Bu dışa bağımlılığın yolu da Türkiye’nin kalelerinin zapt edilmesi, surlarının yıkılmasından geçiyordu.

Bunun için de her biri bir kale olan fabrikalarımız özelleştirme yalanıyla yok edildi.

Ülkeye eşkıya dadanmasın diye yerli üretimi koruyan gümrük vergileri indirildi yani surlarda gedik açıldı, böylece yabancı mallar çarşımızı pazarımızı istila etti.

Tarımda KİT’ler çok önemliydi çünkü ilaç, gübre, tohum gibi girdileri, traktör, mibzer, pulluk, gibi tarım aletlerini çiftçiye ucuz şekilde sunabiliyordu.

Ürettiği buğday, arpa, şeker pancarı, et, süt gibi malları da çiftçiden uygun bir para karşılığında satın alıyordu.

Yani çiftçi üretirken de ürününü pazarlarken de devleti yanında görüyordu.

KİT’LER YENİDEN HAYATA GEÇECEK İşte Üretim Devrimi programımızla birlikte çiftçi yeniden devleti yanında görecek.

Türkiye Zirai Donatım Kurumu, Et Balık Kurumu, Süt Endüstrisi Kurumu, Tekel, Yem Sanayii, Gübre Sanayii gibi kapatılan veya özelleştirilen kurumlar yeniden hayata geçirilecek.

Halen hayatta olan kurumlardan olan TMO gibi kurumlar ise mevcut duruma uygun bir şekilde kapasitesi artırılacak ve çiftçinin ihtiyacına cevap verebilecek hale getirilecek.

Üretimi önceleyen “Üretim Devrimi Programı” doğal olarak üretimin önündeki bütün zorlukları yıkacak.
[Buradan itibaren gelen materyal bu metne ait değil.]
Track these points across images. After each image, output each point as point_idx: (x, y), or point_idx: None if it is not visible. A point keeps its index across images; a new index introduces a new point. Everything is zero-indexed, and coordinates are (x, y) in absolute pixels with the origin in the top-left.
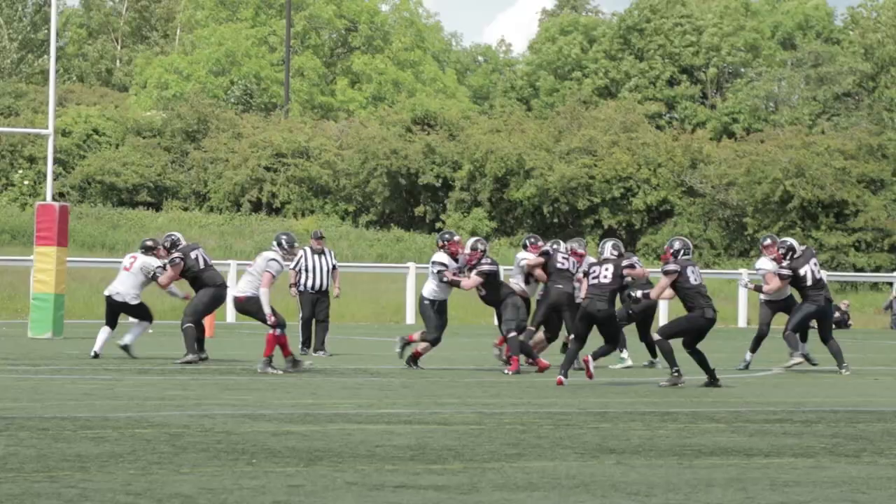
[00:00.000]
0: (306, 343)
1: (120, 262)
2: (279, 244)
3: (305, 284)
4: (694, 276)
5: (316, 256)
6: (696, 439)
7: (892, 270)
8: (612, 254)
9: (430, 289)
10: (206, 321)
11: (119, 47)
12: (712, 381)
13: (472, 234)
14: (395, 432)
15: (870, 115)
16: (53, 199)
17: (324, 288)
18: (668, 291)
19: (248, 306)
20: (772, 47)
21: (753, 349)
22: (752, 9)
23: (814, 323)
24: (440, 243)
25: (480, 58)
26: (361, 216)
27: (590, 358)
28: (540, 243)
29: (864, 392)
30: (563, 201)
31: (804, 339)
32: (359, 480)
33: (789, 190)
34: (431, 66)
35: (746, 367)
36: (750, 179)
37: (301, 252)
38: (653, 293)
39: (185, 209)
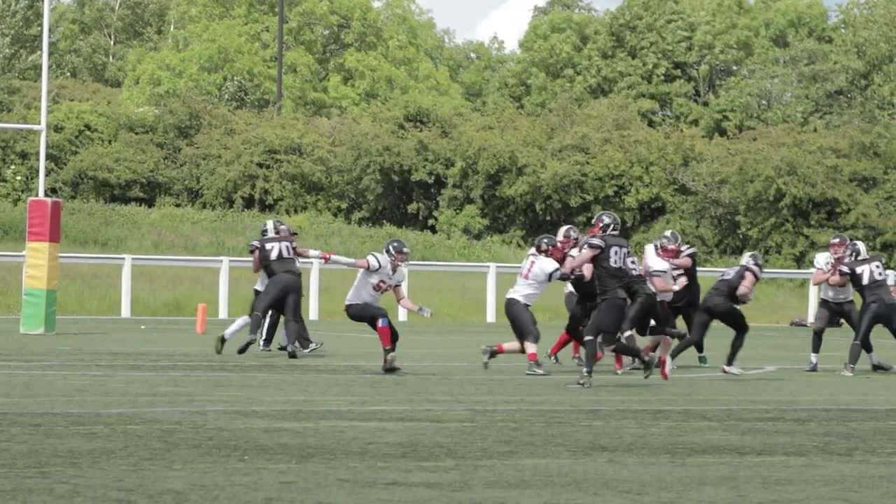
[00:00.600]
0: (269, 341)
1: (112, 258)
2: (387, 251)
3: None
4: (616, 257)
5: None
6: (688, 437)
7: (885, 269)
8: (748, 262)
9: (524, 293)
10: (199, 317)
11: (112, 43)
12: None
13: (465, 231)
14: (387, 429)
15: (862, 114)
16: (46, 194)
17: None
18: (587, 268)
19: (353, 311)
20: (764, 45)
21: (816, 349)
22: (745, 6)
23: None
24: (544, 248)
25: (473, 55)
26: (354, 213)
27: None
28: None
29: (856, 391)
30: (556, 199)
31: (869, 349)
32: (351, 477)
33: (781, 188)
34: (425, 63)
35: (813, 368)
36: (742, 177)
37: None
38: (569, 264)
39: (178, 205)
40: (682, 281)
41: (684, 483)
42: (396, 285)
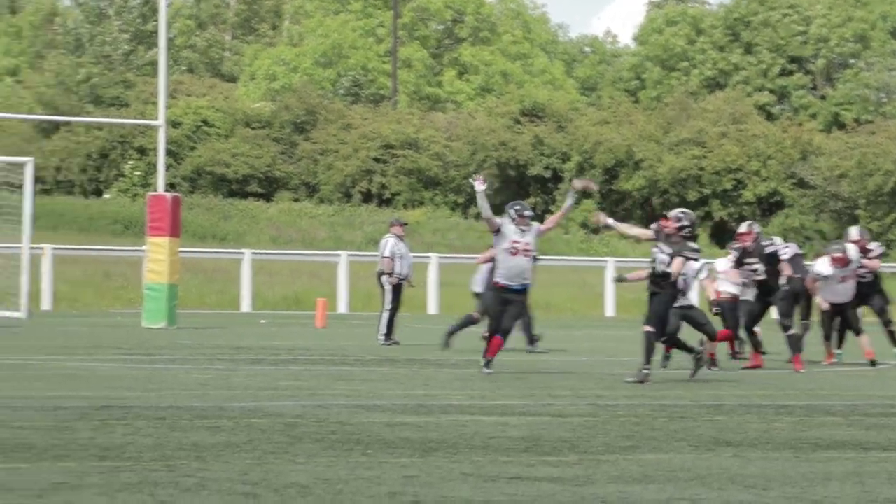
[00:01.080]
0: (391, 334)
1: (231, 253)
2: (509, 215)
3: (394, 272)
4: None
5: (403, 244)
6: (812, 432)
7: None
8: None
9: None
10: (318, 311)
11: (229, 38)
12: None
13: (583, 225)
14: (509, 424)
15: None
16: (165, 189)
17: (410, 276)
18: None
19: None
20: (882, 38)
21: None
22: None
23: None
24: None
25: (587, 49)
26: (471, 207)
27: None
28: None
29: None
30: (673, 192)
31: None
32: (474, 472)
33: None
34: (540, 57)
35: None
36: (861, 171)
37: (391, 239)
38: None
39: (296, 200)
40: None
41: (809, 478)
42: (537, 236)
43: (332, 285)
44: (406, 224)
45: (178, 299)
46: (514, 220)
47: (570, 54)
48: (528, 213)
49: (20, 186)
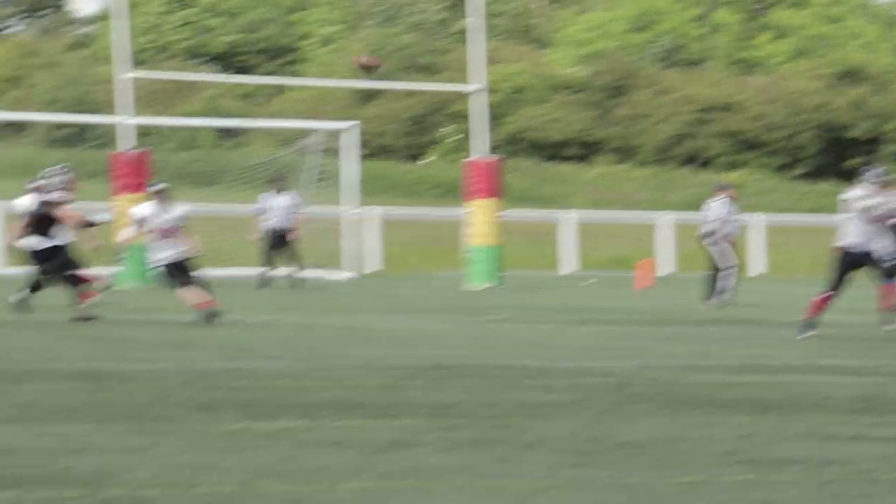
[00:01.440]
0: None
1: (552, 215)
2: (866, 178)
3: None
4: None
5: (731, 206)
6: None
7: None
8: None
9: None
10: (641, 273)
11: (543, 3)
12: None
13: None
14: (843, 384)
15: None
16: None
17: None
18: None
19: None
20: None
21: None
22: None
23: None
24: None
25: None
26: (790, 170)
27: None
28: None
29: None
30: None
31: None
32: (810, 432)
33: None
34: (857, 20)
35: None
36: None
37: (720, 202)
38: None
39: (615, 163)
40: None
41: None
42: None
43: (654, 247)
44: (735, 188)
45: (501, 261)
46: (873, 184)
47: (886, 16)
48: (886, 177)
49: (340, 152)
Anadolu’yu suyla buluşturacak bütün projeleri tamamlayacak ve çiftçilerimiz bugün ürettiğinin çok daha fazlasını üretir hale gelecek.

Türkiye bugün Üretim Devrimi’ne gitmektedir çünkü başka yol yoktur.

Bu devrimin programı da Vatan Partisi’ndedir.